>> begin SUPPLIED RECORDS
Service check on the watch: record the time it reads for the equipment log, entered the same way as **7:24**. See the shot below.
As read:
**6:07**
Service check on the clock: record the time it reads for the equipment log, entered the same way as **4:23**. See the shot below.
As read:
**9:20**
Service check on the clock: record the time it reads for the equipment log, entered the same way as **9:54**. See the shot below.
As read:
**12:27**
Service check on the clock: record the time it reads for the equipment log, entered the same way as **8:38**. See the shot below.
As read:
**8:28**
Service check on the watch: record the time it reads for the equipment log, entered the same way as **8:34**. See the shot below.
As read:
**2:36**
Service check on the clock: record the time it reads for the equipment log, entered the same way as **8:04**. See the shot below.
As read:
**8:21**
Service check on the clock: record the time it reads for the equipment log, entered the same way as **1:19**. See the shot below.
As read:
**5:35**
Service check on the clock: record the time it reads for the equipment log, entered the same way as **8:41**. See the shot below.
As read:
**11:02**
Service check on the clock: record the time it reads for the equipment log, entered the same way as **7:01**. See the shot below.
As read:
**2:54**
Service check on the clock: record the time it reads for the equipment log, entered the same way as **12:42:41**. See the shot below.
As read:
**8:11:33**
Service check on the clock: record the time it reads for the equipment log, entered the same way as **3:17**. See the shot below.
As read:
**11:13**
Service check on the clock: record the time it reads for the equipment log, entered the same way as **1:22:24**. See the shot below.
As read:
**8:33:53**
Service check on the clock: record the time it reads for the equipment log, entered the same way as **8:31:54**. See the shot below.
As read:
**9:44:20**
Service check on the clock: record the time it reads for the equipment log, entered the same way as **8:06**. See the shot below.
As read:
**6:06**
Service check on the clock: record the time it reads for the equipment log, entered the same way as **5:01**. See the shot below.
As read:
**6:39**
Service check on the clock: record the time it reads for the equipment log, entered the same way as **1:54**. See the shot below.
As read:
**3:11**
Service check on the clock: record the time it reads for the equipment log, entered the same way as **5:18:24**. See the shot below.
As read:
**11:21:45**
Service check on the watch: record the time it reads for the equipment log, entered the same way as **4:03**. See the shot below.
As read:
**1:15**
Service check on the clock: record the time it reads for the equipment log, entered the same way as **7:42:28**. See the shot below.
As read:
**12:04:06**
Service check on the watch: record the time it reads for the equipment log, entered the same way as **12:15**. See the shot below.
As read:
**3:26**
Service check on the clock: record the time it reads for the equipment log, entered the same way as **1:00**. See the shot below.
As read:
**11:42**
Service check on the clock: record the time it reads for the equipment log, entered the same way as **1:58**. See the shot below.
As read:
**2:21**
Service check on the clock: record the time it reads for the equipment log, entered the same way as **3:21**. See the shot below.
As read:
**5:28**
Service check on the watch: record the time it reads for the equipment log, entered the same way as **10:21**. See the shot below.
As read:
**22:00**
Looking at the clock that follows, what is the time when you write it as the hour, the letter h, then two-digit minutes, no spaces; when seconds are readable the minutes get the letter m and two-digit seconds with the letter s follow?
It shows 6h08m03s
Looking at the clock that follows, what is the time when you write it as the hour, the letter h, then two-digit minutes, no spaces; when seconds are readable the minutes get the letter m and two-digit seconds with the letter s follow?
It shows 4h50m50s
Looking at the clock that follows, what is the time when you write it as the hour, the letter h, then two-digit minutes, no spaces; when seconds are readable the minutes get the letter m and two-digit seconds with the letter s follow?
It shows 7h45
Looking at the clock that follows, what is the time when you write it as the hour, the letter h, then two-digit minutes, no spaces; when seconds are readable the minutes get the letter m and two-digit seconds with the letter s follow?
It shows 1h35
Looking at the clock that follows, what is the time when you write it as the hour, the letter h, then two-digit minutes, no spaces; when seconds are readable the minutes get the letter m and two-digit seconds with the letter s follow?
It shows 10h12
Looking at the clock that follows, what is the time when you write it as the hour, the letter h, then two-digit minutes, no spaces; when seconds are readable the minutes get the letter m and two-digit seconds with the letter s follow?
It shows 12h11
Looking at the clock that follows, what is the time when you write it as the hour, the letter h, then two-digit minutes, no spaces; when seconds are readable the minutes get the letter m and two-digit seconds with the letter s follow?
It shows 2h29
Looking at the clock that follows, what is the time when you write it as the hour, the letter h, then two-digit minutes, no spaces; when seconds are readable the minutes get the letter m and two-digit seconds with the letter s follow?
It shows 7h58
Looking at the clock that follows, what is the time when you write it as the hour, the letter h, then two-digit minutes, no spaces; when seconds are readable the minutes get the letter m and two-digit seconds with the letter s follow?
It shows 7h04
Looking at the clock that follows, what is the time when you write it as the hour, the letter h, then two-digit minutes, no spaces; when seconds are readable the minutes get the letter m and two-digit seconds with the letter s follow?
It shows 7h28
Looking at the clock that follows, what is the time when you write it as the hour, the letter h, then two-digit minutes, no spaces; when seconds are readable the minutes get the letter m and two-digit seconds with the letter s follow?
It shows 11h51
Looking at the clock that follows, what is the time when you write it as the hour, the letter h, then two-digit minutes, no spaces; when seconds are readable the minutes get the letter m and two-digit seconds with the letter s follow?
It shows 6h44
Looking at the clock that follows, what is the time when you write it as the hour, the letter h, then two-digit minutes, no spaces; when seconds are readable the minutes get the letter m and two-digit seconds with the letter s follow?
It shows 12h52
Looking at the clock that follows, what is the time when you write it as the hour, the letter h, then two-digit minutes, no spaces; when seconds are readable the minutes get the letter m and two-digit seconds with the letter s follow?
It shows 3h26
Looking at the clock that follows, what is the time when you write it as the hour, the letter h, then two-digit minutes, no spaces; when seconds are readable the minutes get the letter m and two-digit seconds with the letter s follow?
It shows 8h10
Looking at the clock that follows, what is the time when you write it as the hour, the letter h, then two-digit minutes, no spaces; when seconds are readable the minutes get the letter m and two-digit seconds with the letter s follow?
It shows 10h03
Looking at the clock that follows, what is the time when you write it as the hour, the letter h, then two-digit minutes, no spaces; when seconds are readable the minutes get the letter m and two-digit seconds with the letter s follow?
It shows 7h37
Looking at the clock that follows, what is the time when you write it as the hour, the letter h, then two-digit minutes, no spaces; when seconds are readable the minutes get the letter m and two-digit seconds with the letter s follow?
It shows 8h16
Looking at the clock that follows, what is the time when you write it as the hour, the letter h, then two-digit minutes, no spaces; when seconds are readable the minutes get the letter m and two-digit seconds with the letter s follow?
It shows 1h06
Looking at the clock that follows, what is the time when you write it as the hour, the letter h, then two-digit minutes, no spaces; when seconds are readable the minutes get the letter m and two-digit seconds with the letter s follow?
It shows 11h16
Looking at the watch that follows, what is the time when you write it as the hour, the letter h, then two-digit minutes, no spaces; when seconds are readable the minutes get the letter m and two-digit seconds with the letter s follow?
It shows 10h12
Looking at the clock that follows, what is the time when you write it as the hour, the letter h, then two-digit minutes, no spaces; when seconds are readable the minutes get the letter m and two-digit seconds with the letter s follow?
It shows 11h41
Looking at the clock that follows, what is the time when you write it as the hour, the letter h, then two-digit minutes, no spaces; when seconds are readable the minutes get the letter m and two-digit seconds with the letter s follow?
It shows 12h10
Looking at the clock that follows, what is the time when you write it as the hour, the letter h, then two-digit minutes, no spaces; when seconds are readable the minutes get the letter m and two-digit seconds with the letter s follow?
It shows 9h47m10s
>> end SUPPLIED RECORDS
YOUR INSTRUCTIONS —
Update the entries above by changing every "equipment log" to "maintenance log", and give all of the entries again with nothing else altered.

SOLUTION TO THE EXERCISE —
Service check on the watch: record the time it reads for the maintenance log, entered the same way as **7:24**. See the shot below.
As read:
**6:07**
Service check on the clock: record the time it reads for the maintenance log, entered the same way as **4:23**. See the shot below.
As read:
**9:20**
Service check on the clock: record the time it reads for the maintenance log, entered the same way as **9:54**. See the shot below.
As read:
**12:27**
Service check on the clock: record the time it reads for the maintenance log, entered the same way as **8:38**. See the shot below.
As read:
**8:28**
Service check on the watch: record the time it reads for the maintenance log, entered the same way as **8:34**. See the shot below.
As read:
**2:36**
Service check on the clock: record the time it reads for the maintenance log, entered the same way as **8:04**. See the shot below.
As read:
**8:21**
Service check on the clock: record the time it reads for the maintenance log, entered the same way as **1:19**. See the shot below.
As read:
**5:35**
Service check on the clock: record the time it reads for the maintenance log, entered the same way as **8:41**. See the shot below.
As read:
**11:02**
Service check on the clock: record the time it reads for the maintenance log, entered the same way as **7:01**. See the shot below.
As read:
**2:54**
Service check on the clock: record the time it reads for the maintenance log, entered the same way as **12:42:41**. See the shot below.
As read:
**8:11:33**
Service check on the clock: record the time it reads for the maintenance log, entered the same way as **3:17**. See the shot below.
As read:
**11:13**
Service check on the clock: record the time it reads for the maintenance log, entered the same way as **1:22:24**. See the shot below.
As read:
**8:33:53**
Service check on the clock: record the time it reads for the maintenance log, entered the same way as **8:31:54**. See the shot below.
As read:
**9:44:20**
Service check on the clock: record the time it reads for the maintenance log, entered the same way as **8:06**. See the shot below.
As read:
**6:06**
Service check on the clock: record the time it reads for the maintenance log, entered the same way as **5:01**. See the shot below.
As read:
**6:39**
Service check on the clock: record the time it reads for the maintenance log, entered the same way as **1:54**. See the shot below.
As read:
**3:11**
Service check on the clock: record the time it reads for the maintenance log, entered the same way as **5:18:24**. See the shot below.
As read:
**11:21:45**
Service check on the watch: record the time it reads for the maintenance log, entered the same way as **4:03**. See the shot below.
As read:
**1:15**
Service check on the clock: record the time it reads for the maintenance log, entered the same way as **7:42:28**. See the shot below.
As read:
**12:04:06**
Service check on the watch: record the time it reads for the maintenance log, entered the same way as **12:15**. See the shot below.
As read:
**3:26**
Service check on the clock: record the time it reads for the maintenance log, entered the same way as **1:00**. See the shot below.
As read:
**11:42**
Service check on the clock: record the time it reads for the maintenance log, entered the same way as **1:58**. See the shot below.
As read:
**2:21**
Service check on the clock: record the time it reads for the maintenance log, entered the same way as **3:21**. See the shot below.
As read:
**5:28**
Service check on the watch: record the time it reads for the maintenance log, entered the same way as **10:21**. See the shot below.
As read:
**22:00**
Looking at the clock that follows, what is the time when you write it as the hour, the letter h, then two-digit minutes, no spaces; when seconds are readable the minutes get the letter m and two-digit seconds with the letter s follow?
It shows 6h08m03s
Looking at the clock that follows, what is the time when you write it as the hour, the letter h, then two-digit minutes, no spaces; when seconds are readable the minutes get the letter m and two-digit seconds with the letter s follow?
It shows 4h50m50s
Looking at the clock that follows, what is the time when you write it as the hour, the letter h, then two-digit minutes, no spaces; when seconds are readable the minutes get the letter m and two-digit seconds with the letter s follow?
It shows 7h45
Looking at the clock that follows, what is the time when you write it as the hour, the letter h, then two-digit minutes, no spaces; when seconds are readable the minutes get the letter m and two-digit seconds with the letter s follow?
It shows 1h35
Looking at the clock that follows, what is the time when you write it as the hour, the letter h, then two-digit minutes, no spaces; when seconds are readable the minutes get the letter m and two-digit seconds with the letter s follow?
It shows 10h12
Looking at the clock that follows, what is the time when you write it as the hour, the letter h, then two-digit minutes, no spaces; when seconds are readable the minutes get the letter m and two-digit seconds with the letter s follow?
It shows 12h11
Looking at the clock that follows, what is the time when you write it as the hour, the letter h, then two-digit minutes, no spaces; when seconds are readable the minutes get the letter m and two-digit seconds with the letter s follow?
It shows 2h29
Looking at the clock that follows, what is the time when you write it as the hour, the letter h, then two-digit minutes, no spaces; when seconds are readable the minutes get the letter m and two-digit seconds with the letter s follow?
It shows 7h58
Looking at the clock that follows, what is the time when you write it as the hour, the letter h, then two-digit minutes, no spaces; when seconds are readable the minutes get the letter m and two-digit seconds with the letter s follow?
It shows 7h04
Looking at the clock that follows, what is the time when you write it as the hour, the letter h, then two-digit minutes, no spaces; when seconds are readable the minutes get the letter m and two-digit seconds with the letter s follow?
It shows 7h28
Looking at the clock that follows, what is the time when you write it as the hour, the letter h, then two-digit minutes, no spaces; when seconds are readable the minutes get the letter m and two-digit seconds with the letter s follow?
It shows 11h51
Looking at the clock that follows, what is the time when you write it as the hour, the letter h, then two-digit minutes, no spaces; when seconds are readable the minutes get the letter m and two-digit seconds with the letter s follow?
It shows 6h44
Looking at the clock that follows, what is the time when you write it as the hour, the letter h, then two-digit minutes, no spaces; when seconds are readable the minutes get the letter m and two-digit seconds with the letter s follow?
It shows 12h52
Looking at the clock that follows, what is the time when you write it as the hour, the letter h, then two-digit minutes, no spaces; when seconds are readable the minutes get the letter m and two-digit seconds with the letter s follow?
It shows 3h26
Looking at the clock that follows, what is the time when you write it as the hour, the letter h, then two-digit minutes, no spaces; when seconds are readable the minutes get the letter m and two-digit seconds with the letter s follow?
It shows 8h10
Looking at the clock that follows, what is the time when you write it as the hour, the letter h, then two-digit minutes, no spaces; when seconds are readable the minutes get the letter m and two-digit seconds with the letter s follow?
It shows 10h03
Looking at the clock that follows, what is the time when you write it as the hour, the letter h, then two-digit minutes, no spaces; when seconds are readable the minutes get the letter m and two-digit seconds with the letter s follow?
It shows 7h37
Looking at the clock that follows, what is the time when you write it as the hour, the letter h, then two-digit minutes, no spaces; when seconds are readable the minutes get the letter m and two-digit seconds with the letter s follow?
It shows 8h16
Looking at the clock that follows, what is the time when you write it as the hour, the letter h, then two-digit minutes, no spaces; when seconds are readable the minutes get the letter m and two-digit seconds with the letter s follow?
It shows 1h06
Looking at the clock that follows, what is the time when you write it as the hour, the letter h, then two-digit minutes, no spaces; when seconds are readable the minutes get the letter m and two-digit seconds with the letter s follow?
It shows 11h16
Looking at the watch that follows, what is the time when you write it as the hour, the letter h, then two-digit minutes, no spaces; when seconds are readable the minutes get the letter m and two-digit seconds with the letter s follow?
It shows 10h12
Looking at the clock that follows, what is the time when you write it as the hour, the letter h, then two-digit minutes, no spaces; when seconds are readable the minutes get the letter m and two-digit seconds with the letter s follow?
It shows 11h41
Looking at the clock that follows, what is the time when you write it as the hour, the letter h, then two-digit minutes, no spaces; when seconds are readable the minutes get the letter m and two-digit seconds with the letter s follow?
It shows 12h10
Looking at the clock that follows, what is the time when you write it as the hour, the letter h, then two-digit minutes, no spaces; when seconds are readable the minutes get the letter m and two-digit seconds with the letter s follow?
It shows 9h47m10s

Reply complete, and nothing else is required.